Somewhere along the way my voice changed, and somewhere along the way I recognized the difference….and I didn’t like it. But to find your voice can be dangerous because you have to choose things and take risks and speak. Sometimes it has been clear as day; some opportunities were a “no” without a doubt.

But some opportunities are the ones we secretly hope for. Some opportunities are the ones I secretly hope for. The hopes are secret because who in their right mind tells anyone, “I’d love to be the speaker at a conference”? I don’t. Well, actually I do. Indirectly. I have a page on this blog with testimonials, my schedule, and my contact information. I’ve been told I should have a speaker request form plug-in. I’ve secretly wanted to speak at conferences, churches, and retreats.

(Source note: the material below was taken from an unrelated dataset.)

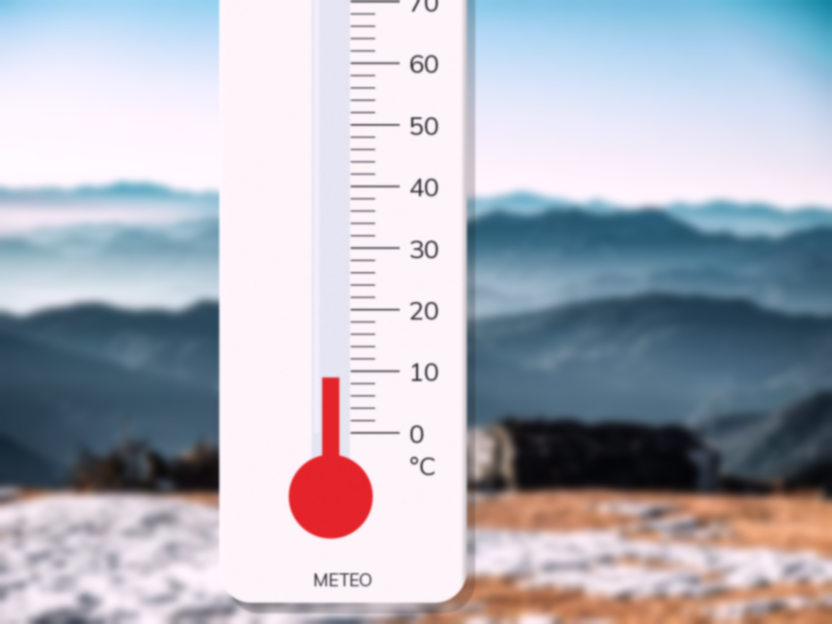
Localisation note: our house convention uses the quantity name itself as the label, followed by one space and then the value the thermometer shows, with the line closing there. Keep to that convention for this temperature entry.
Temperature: 9 °C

A secret ambition becomes reality next month. I’ll be one of 12 presenters at Q Women & Calling next month in NYC. Well, how was that for burying my lede?

I’ve been waiting to write about it because:

  1. I got caught up in writing about Asian American stereotypes and evangelicals;
  2. Elias, Corban and then Bethany all took turns coming home with different germs;
  3. my day job keeps me busy; and
  4. I am terrified. And that’s OK.

I’ll be speaking on ambition with a voice that I pray is mine, embodying my Asian American Christian woman/friend/wife/mother/daughter/sister/neighbor thing. So as I finish prepping, fretting, and prepping some more (18 minutes is not a lot of time for a woman who grew up in a Korean American church) I would appreciate hearing from you.

What, if anything, is wrong with ambition?

How can Christian faith and ambition co-exist? Or can it not?

What are your secret ambitions? What keeps you from pursuing them?